What side effects can bispecific antibody therapies cause? 

In clinical trials of bispecific antibodies, investigators noted side effects that can become serious. However, these side effects didn’t occur in everyone and were manageable. 

The side effects include: 

  • Cytokine release syndrome (CRS): This syndrome, also called a cytokine storm, is a whole-body inflammatory response that can cause a sudden onset of fever. Patients receiving bispecific antibody therapy most frequently experienced less serious grade 1 or grade 2 CRS and rarely experienced more serious higher grades.   
  • Neurologic toxicities: These include headaches and dizziness and were seen in small numbers of patients. Though rare, some patients experienced more serious neurotoxicity.  
  • Other side effects were also reported, including low blood counts and risks of infection. 

Traditional medicines do not cause side effects such as CRS or neurologic toxicities that may require immediate intervention, so the management of them may be a new practice at some care centers.  

These side effects do occur with CAR T-cell therapies, often more severely. Experts with experience with CAR T-cell therapies, such as oncologists at Dana-Farber and other major cancer centers, have applied what they have learned from managing CAR T-cell therapy toxicities to guide the management of bispecific antibody therapy toxicities.  

How are side effects managed? 

Side effects can be managed with medicines and interventions by trained care teams. They are managed as a team effort that includes the patient and caregivers, a care team of nurses and advanced practice providers, emergency room staff, oncologists, and pharmacists.  

For patients and caregivers, instructions should include: 

  • Recommendations for monitoring the patient’s temperature, vital signs, and mental state, including confusion, difficulty speaking, and other symptoms.  
  • Details about who to call if symptoms occur and when to visit the emergency room. 
  • Information to provide to the care team about the patient’s treatment and condition so that responses are swift and appropriate. 

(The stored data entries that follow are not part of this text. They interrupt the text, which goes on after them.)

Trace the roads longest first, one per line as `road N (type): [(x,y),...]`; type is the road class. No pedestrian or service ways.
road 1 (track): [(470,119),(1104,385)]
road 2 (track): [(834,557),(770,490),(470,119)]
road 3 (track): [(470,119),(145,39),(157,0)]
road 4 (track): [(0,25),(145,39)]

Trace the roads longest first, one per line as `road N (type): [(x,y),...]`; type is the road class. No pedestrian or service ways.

For the care team, instructions should include:  

  • Recommendations for how to build and train a response team for managing side effects that includes the page operator, trained emergency room staff, nurses, advanced practice providers, and pharmacists with access to necessary medicines.  
  • Clinical protocols and available facilities for caring for patients with different medical needs.   
  • Resources, education, and materials for patients and caregivers. 

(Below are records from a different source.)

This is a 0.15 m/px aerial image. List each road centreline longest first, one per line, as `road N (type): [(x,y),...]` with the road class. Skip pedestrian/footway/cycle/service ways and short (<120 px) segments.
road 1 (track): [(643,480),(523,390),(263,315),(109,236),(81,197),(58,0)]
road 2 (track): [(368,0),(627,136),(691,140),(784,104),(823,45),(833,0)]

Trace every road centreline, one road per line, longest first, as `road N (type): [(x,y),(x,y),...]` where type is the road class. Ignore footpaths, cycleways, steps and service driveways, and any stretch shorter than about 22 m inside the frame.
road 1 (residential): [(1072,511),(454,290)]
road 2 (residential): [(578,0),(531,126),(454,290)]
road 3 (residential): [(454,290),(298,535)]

Based on Crombie’s work, the hope is that facilities can educate providers who act as a team to field calls from patients, connect them to the right experts, and ensure care teams have the resources and medicines they need to respond.  

“We hope that by having guidelines for managing these drugs, both academic and community cancer centers will feel more comfortable using them and that will open up access to them for patients more broadly,” says Crombie.  

What new research is on the horizon related to bispecific antibodies? 

Dana-Farber researchers are running clinical trials to determine whether bispecific antibodies could be effective in patients as the first line of therapy and if they could be effective in combination with other standard therapies. 

  • Crombie is leading trials for patients with diffuse large B-cell lymphoma. 
  • Reid Merryman, MD, a physician and clinical investigator in the Lymphoma Division, is leading trials for patients with follicular lymphoma. 
  • Christine Ryan, MD, a physician and clinical investigator in the Lymphoma Division, is leading a trial of a bispecific antibody for patients with Richter’s syndrome, which occurs when CLL transforms to an aggressive lymphoma.